**Directions**. List each line of the listing below that contains the string "Rajan". Case counts.

**Page images and their extracted text**.

■ ■ ■

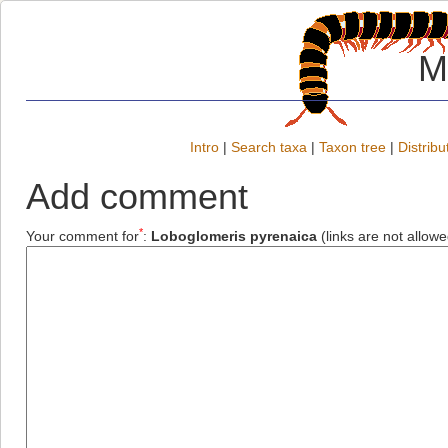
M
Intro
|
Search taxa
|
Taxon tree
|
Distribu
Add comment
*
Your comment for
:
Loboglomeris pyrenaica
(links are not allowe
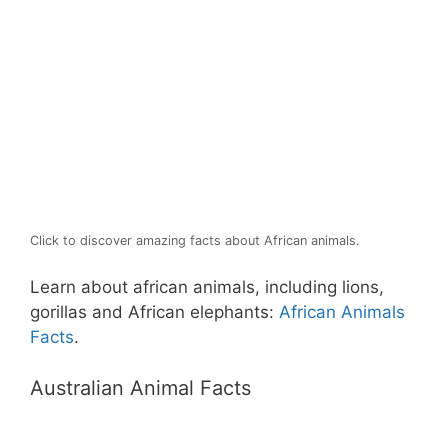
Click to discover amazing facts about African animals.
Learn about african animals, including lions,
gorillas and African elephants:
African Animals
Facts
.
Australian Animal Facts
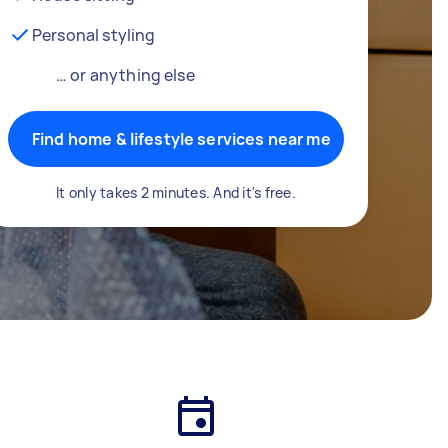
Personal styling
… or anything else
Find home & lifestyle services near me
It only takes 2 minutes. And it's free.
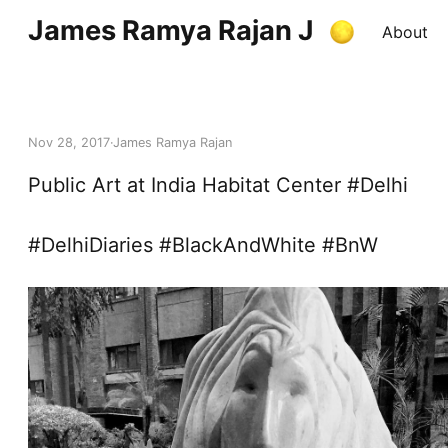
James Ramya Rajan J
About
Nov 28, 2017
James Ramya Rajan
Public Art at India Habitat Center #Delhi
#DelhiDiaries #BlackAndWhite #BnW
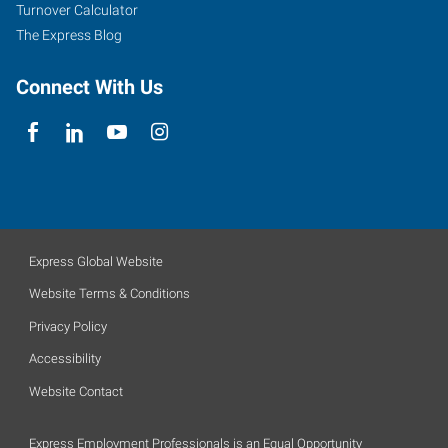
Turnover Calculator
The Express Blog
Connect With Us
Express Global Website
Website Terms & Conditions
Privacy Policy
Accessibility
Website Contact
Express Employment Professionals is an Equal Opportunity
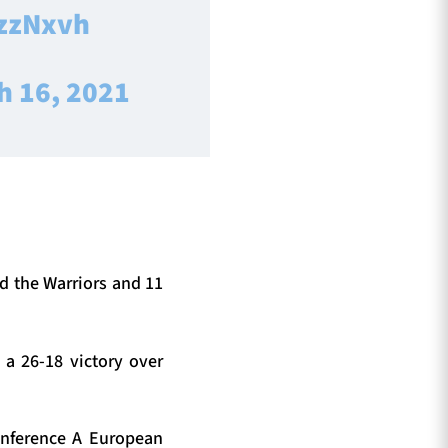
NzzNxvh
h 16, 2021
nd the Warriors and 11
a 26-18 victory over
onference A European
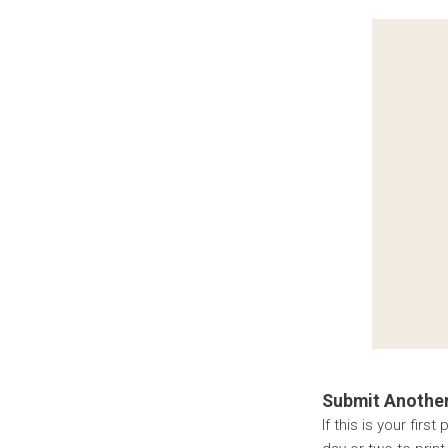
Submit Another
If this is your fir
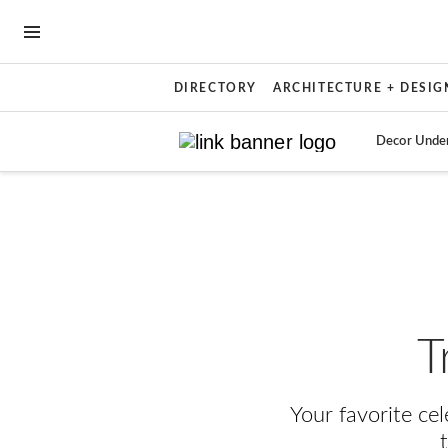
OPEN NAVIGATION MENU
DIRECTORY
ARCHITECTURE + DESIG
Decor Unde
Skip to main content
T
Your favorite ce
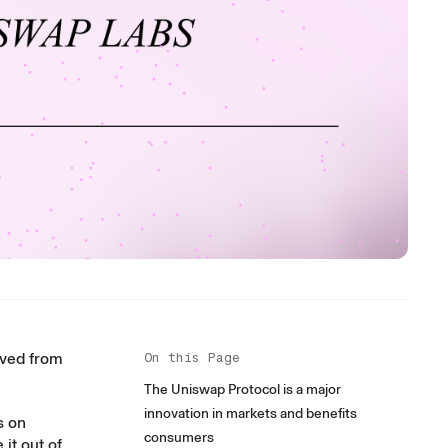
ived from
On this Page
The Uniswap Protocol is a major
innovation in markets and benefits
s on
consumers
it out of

■ ■ ■

**Result of the task**.
James Ramya Rajan J
James Ramya Rajan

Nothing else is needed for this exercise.